(EXTRAIT CITÉ)
+---+

Déjà l’article 16 du Code noir de 1685 [1], repris mot pour mot dans l’article 13 du Code noir de 1724 [2], stipulait :
Défendons pareillement aux esclaves appartenant à différents maîtres de s’attrouper soit le jour ou la nuit, sous prétexte de noces ou autrement, soit chez l’un de leurs maîtres ou ailleurs, et encore moins dans les grands chemins ou lieux écartés, à peine de punition corporelle, qui ne pourra être moindre que du fouet et de la fleur de lys, et en cas de fréquentes récidives et autres circonstances aggravantes, pourront être punis de mort, ce que nous laissons à l’arbitrage des juges. Enjoignons à tous nos sujets de courir sus les contrevenants, et de les arrêter et de les conduire en prison, bien qu’ils ne soient officiers et qu’il n’y ait contre lesdits contrevenants encore aucun décret.

+---+

(DONNÉES FOURNIES)

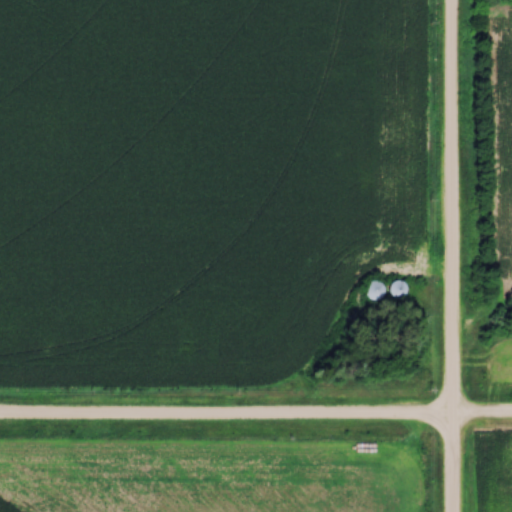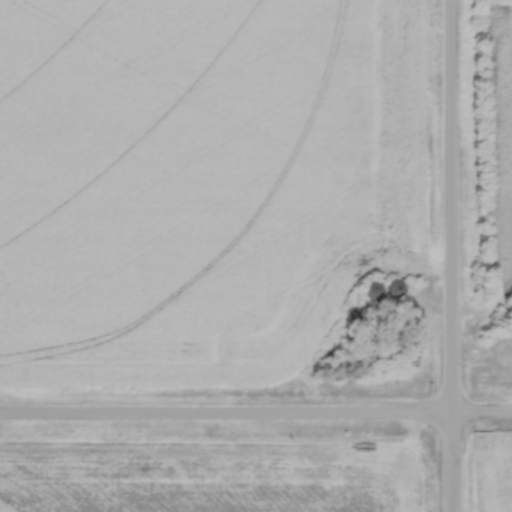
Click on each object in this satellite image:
road: (453, 209)
building: (375, 291)
road: (483, 418)
road: (226, 419)
road: (453, 465)
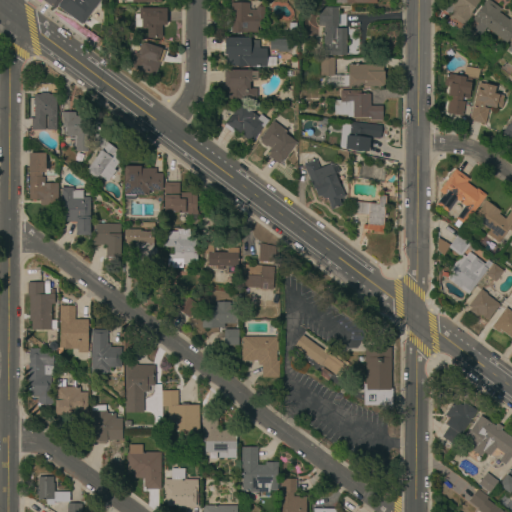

+---+

(CONSIGNES)
(a) Dans l'extrait sur le Code noir, remplacez « esclaves » par « captifs », puis recopiez tout le passage, depuis « Déjà l’article 16 » jusqu'à « encore aucun décret. ».
(b) Reprenez le texte sur le Code noir à la suite de sa dernière phrase et poursuivez-le.

(RÉSULTATS ATTENDUS)
(a)
Déjà l’article 16 du Code noir de 1685 [1], repris mot pour mot dans l’article 13 du Code noir de 1724 [2], stipulait :
Défendons pareillement aux captifs appartenant à différents maîtres de s’attrouper soit le jour ou la nuit, sous prétexte de noces ou autrement, soit chez l’un de leurs maîtres ou ailleurs, et encore moins dans les grands chemins ou lieux écartés, à peine de punition corporelle, qui ne pourra être moindre que du fouet et de la fleur de lys, et en cas de fréquentes récidives et autres circonstances aggravantes, pourront être punis de mort, ce que nous laissons à l’arbitrage des juges. Enjoignons à tous nos sujets de courir sus les contrevenants, et de les arrêter et de les conduire en prison, bien qu’ils ne soient officiers et qu’il n’y ait contre lesdits contrevenants encore aucun décret.

(b)
Les prolétaires ne sont guère mieux traités au XIXe siècle que les esclaves aux XVIIe et XVIIIe. L’article 291 du Code civil napoléonien, né avec le siècle [3], stipule, en effet, que
la fondation de toute association de plus de vingt personnes visant à s’occuper d’objets religieux, littéraires, politiques ou autres est soumise à l’agrément du gouvernement, sous les conditions qu’il plaira à l’autorité publique d’imposer à la société.
Cet article, aboli seulement en 1901, fait donc la loi pendant exactement tout le XIXe siècle en étouffant la liberté d’association.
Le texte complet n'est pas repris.